Efficient and effective metasearch for text databases incorporating linkages among documents

  • Authors:
  • Clement Yu;Weiyi Meng;Wensheng Wu;King-Lup Liu

  • Affiliations:
  • Dept. of CS, U. of Illinois at Chicago, Chicago, IL;Dept. of CS, SUNY at Binghamton, Binghamton, NY;Dept. of Computer Science, UIUC;School of CSTIS, DePaul University, Chicago, IL

  • Venue:
  • SIGMOD '01 Proceedings of the 2001 ACM SIGMOD international conference on Management of data
  • Year:
  • 2001

Quantified Score

Hi-index 0.00

Visualization

Abstract

Linkages among documents have a significant impact on the importance of documents, as it can be argued that important documents are pointed to by many documents or by other important documents. Metasearch engines can be used to facilitate ordinary users for retrieving information from multiple local sources (text databases). There is a search engine associated with each database. In a large-scale metasearch engine, the contents of each local database is represented by a representative.
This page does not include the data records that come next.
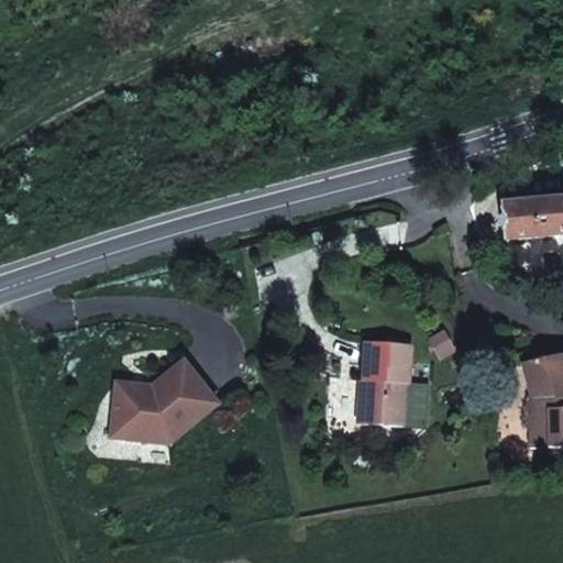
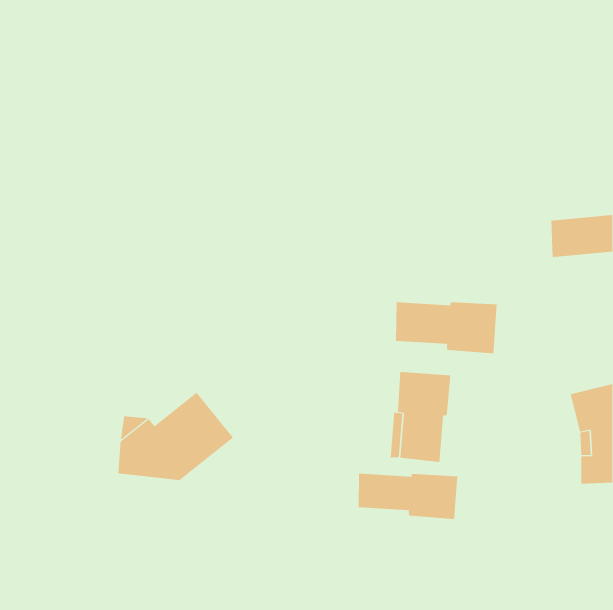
building: none -> [395,301,497,354]
building: none -> [358,473,458,520]

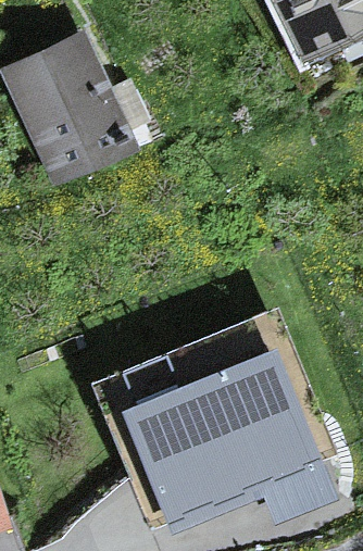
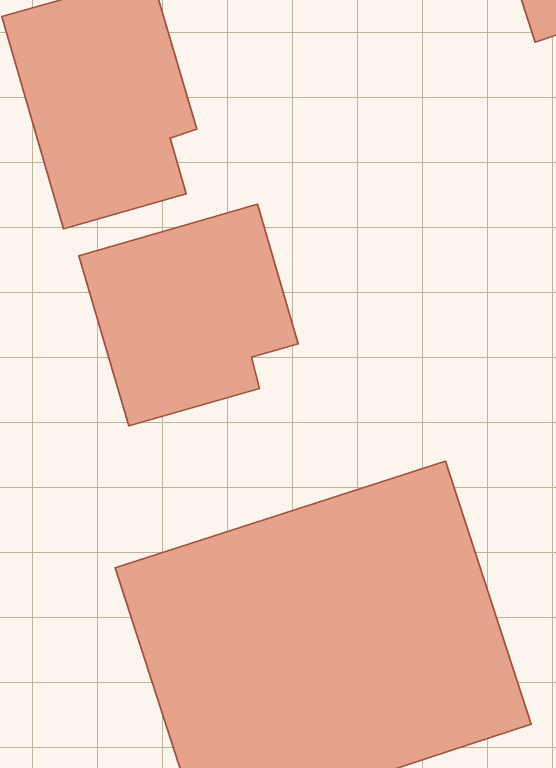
building: none -> [79,204,298,426]

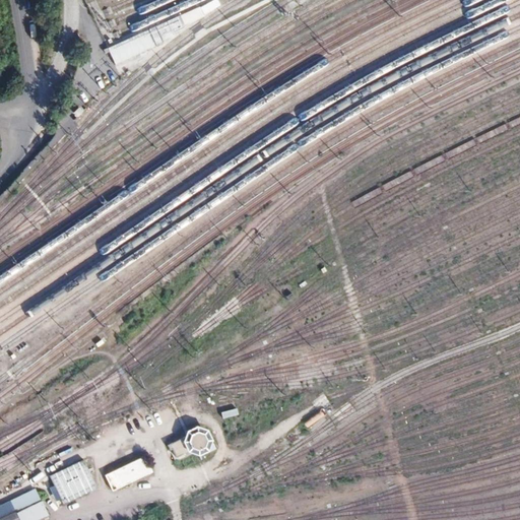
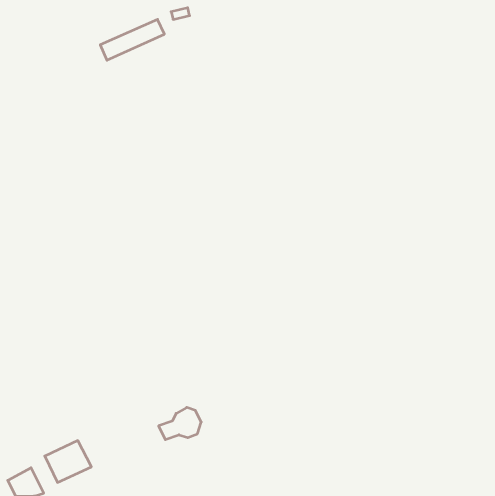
building: [102,456,150,492] -> none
Each user query is evaluated against he set of representatives of all databases in order to determine the appropriate databases (search engines) to search (invoke) In previous word, the linkage information between documents has not been utilized in determining the appropriate databases to search. In this paper, such information is employed to determine the degree of relevance of a document with respect to a given query. Specifically, the importance (rank) of each document as determined by the linkages is integrated in each database representative to facilitate the selection of databases for each given query. We establish a necessary and sufficient condition to rank databases optimally, while incorporating the linkage information. A method is provided to estimate the desired quantities stated in the necessary and sufficient condition. The estimation method runs in time linearly proportional to the number of query terms. Experimental results are provided to demonstrate the high retrieval effectiveness of the method.